Records provided
=== Section Start ===

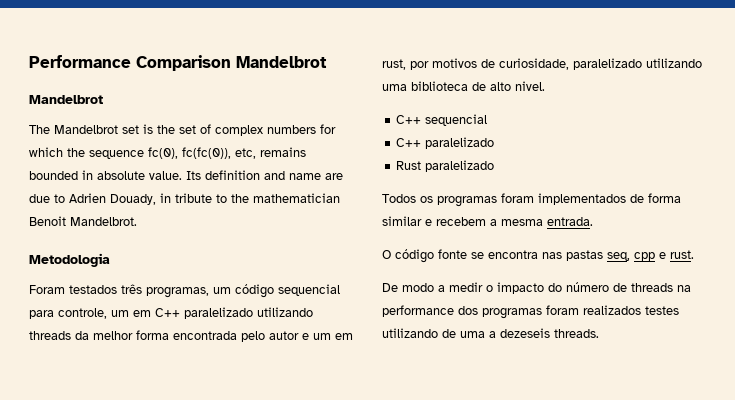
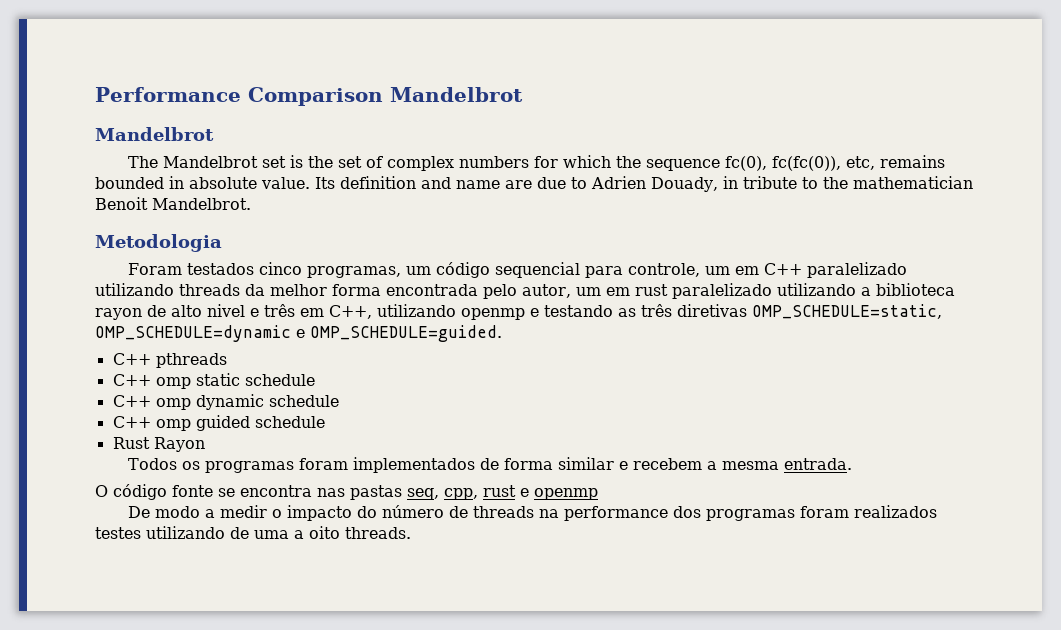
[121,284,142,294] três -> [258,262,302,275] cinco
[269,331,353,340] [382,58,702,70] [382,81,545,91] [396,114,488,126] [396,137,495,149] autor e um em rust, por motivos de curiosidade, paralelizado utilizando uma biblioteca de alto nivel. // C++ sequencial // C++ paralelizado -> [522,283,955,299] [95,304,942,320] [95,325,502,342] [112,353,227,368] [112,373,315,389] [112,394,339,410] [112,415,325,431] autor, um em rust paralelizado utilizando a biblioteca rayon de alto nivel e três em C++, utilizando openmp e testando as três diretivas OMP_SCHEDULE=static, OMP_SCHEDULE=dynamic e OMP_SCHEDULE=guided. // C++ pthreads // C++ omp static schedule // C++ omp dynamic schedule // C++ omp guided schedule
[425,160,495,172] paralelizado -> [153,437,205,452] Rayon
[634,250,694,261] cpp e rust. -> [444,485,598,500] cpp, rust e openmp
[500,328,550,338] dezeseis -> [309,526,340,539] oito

=== Section End ===

The task
When a line holds the string "rust", pull it out of the listing.

Result of this exercise
[269,331,353,340] [382,58,702,70] [382,81,545,91] [396,114,488,126] [396,137,495,149] autor e um em rust, por motivos de curiosidade, paralelizado utilizando uma biblioteca de alto nivel. // C++ sequencial // C++ paralelizado -> [522,283,955,299] [95,304,942,320] [95,325,502,342] [112,353,227,368] [112,373,315,389] [112,394,339,410] [112,415,325,431] autor, um em rust paralelizado utilizando a biblioteca rayon de alto nivel e três em C++, utilizando openmp e testando as três diretivas OMP_SCHEDULE=static, OMP_SCHEDULE=dynamic e OMP_SCHEDULE=guided. // C++ pthreads // C++ omp static schedule // C++ omp dynamic schedule // C++ omp guided schedule
[634,250,694,261] cpp e rust. -> [444,485,598,500] cpp, rust e openmp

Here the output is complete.